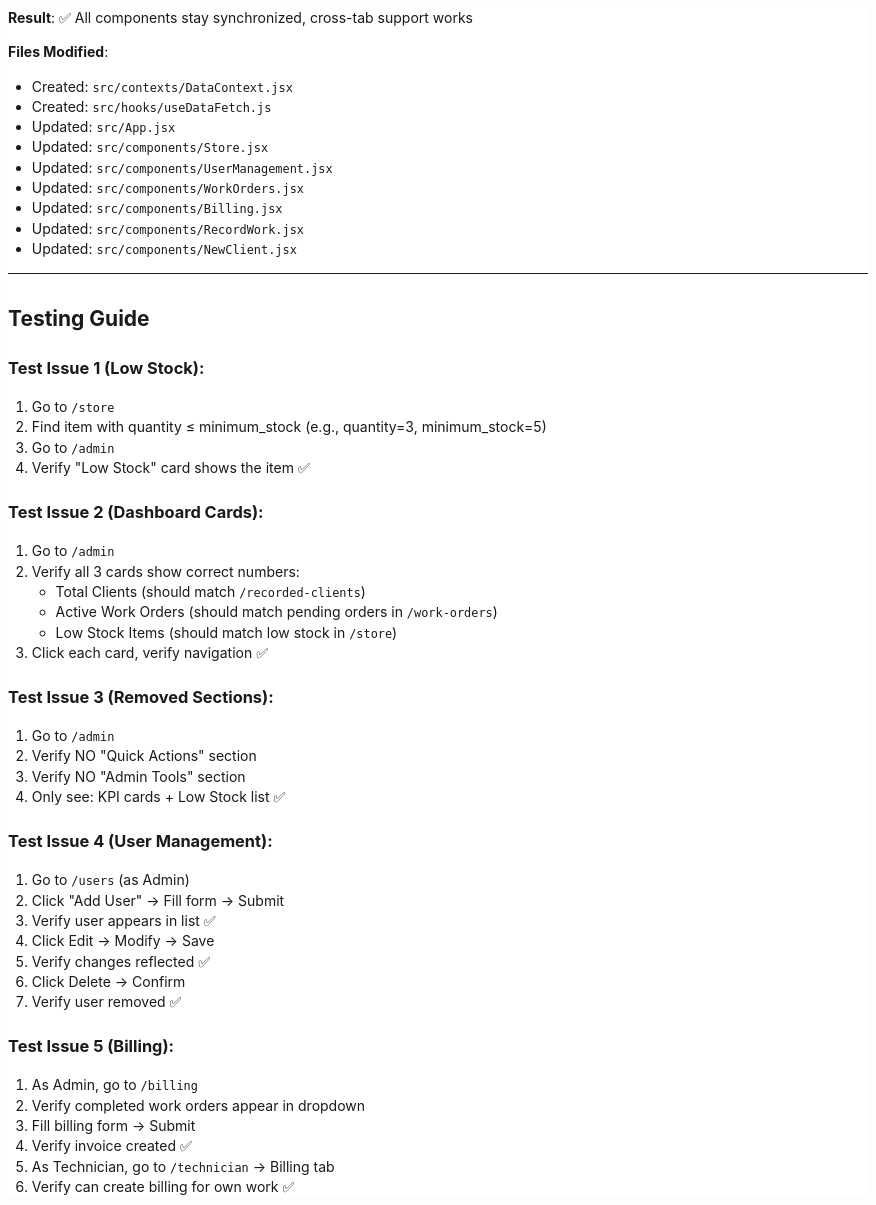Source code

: **Result**: ✅ All components stay synchronized, cross-tab support works

**Files Modified**:
- Created: `src/contexts/DataContext.jsx`
- Created: `src/hooks/useDataFetch.js`
- Updated: `src/App.jsx`
- Updated: `src/components/Store.jsx`
- Updated: `src/components/UserManagement.jsx`
- Updated: `src/components/WorkOrders.jsx`
- Updated: `src/components/Billing.jsx`
- Updated: `src/components/RecordWork.jsx`
- Updated: `src/components/NewClient.jsx`

---

## Testing Guide

### Test Issue 1 (Low Stock):
1. Go to `/store`
2. Find item with quantity ≤ minimum_stock (e.g., quantity=3, minimum_stock=5)
3. Go to `/admin`
4. Verify "Low Stock" card shows the item ✅

### Test Issue 2 (Dashboard Cards):
1. Go to `/admin`
2. Verify all 3 cards show correct numbers:
   - Total Clients (should match `/recorded-clients`)
   - Active Work Orders (should match pending orders in `/work-orders`)
   - Low Stock Items (should match low stock in `/store`)
3. Click each card, verify navigation ✅

### Test Issue 3 (Removed Sections):
1. Go to `/admin`
2. Verify NO "Quick Actions" section
3. Verify NO "Admin Tools" section
4. Only see: KPI cards + Low Stock list ✅

### Test Issue 4 (User Management):
1. Go to `/users` (as Admin)
2. Click "Add User" → Fill form → Submit
3. Verify user appears in list ✅
4. Click Edit → Modify → Save
5. Verify changes reflected ✅
6. Click Delete → Confirm
7. Verify user removed ✅

### Test Issue 5 (Billing):
1. As Admin, go to `/billing`
2. Verify completed work orders appear in dropdown
3. Fill billing form → Submit
4. Verify invoice created ✅
5. As Technician, go to `/technician` → Billing tab
6. Verify can create billing for own work ✅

########################################

» **What to produce**
Verbatim repeat, images removed: give each entry again exactly as it reads.

» **Problem solution**
Source code

: **Result**: ✅ All components stay synchronized, cross-tab support works

**Files Modified**:
- Created: `src/contexts/DataContext.jsx`
- Created: `src/hooks/useDataFetch.js`
- Updated: `src/App.jsx`
- Updated: `src/components/Store.jsx`
- Updated: `src/components/UserManagement.jsx`
- Updated: `src/components/WorkOrders.jsx`
- Updated: `src/components/Billing.jsx`
- Updated: `src/components/RecordWork.jsx`
- Updated: `src/components/NewClient.jsx`

---

## Testing Guide

### Test Issue 1 (Low Stock):
1. Go to `/store`
2. Find item with quantity ≤ minimum_stock (e.g., quantity=3, minimum_stock=5)
3. Go to `/admin`
4. Verify "Low Stock" card shows the item ✅

### Test Issue 2 (Dashboard Cards):
1. Go to `/admin`
2. Verify all 3 cards show correct numbers:
   - Total Clients (should match `/recorded-clients`)
   - Active Work Orders (should match pending orders in `/work-orders`)
   - Low Stock Items (should match low stock in `/store`)
3. Click each card, verify navigation ✅

### Test Issue 3 (Removed Sections):
1. Go to `/admin`
2. Verify NO "Quick Actions" section
3. Verify NO "Admin Tools" section
4. Only see: KPI cards + Low Stock list ✅

### Test Issue 4 (User Management):
1. Go to `/users` (as Admin)
2. Click "Add User" → Fill form → Submit
3. Verify user appears in list ✅
4. Click Edit → Modify → Save
5. Verify changes reflected ✅
6. Click Delete → Confirm
7. Verify user removed ✅

### Test Issue 5 (Billing):
1. As Admin, go to `/billing`
2. Verify completed work orders appear in dropdown
3. Fill billing form → Submit
4. Verify invoice created ✅
5. As Technician, go to `/technician` → Billing tab
6. Verify can create billing for own work ✅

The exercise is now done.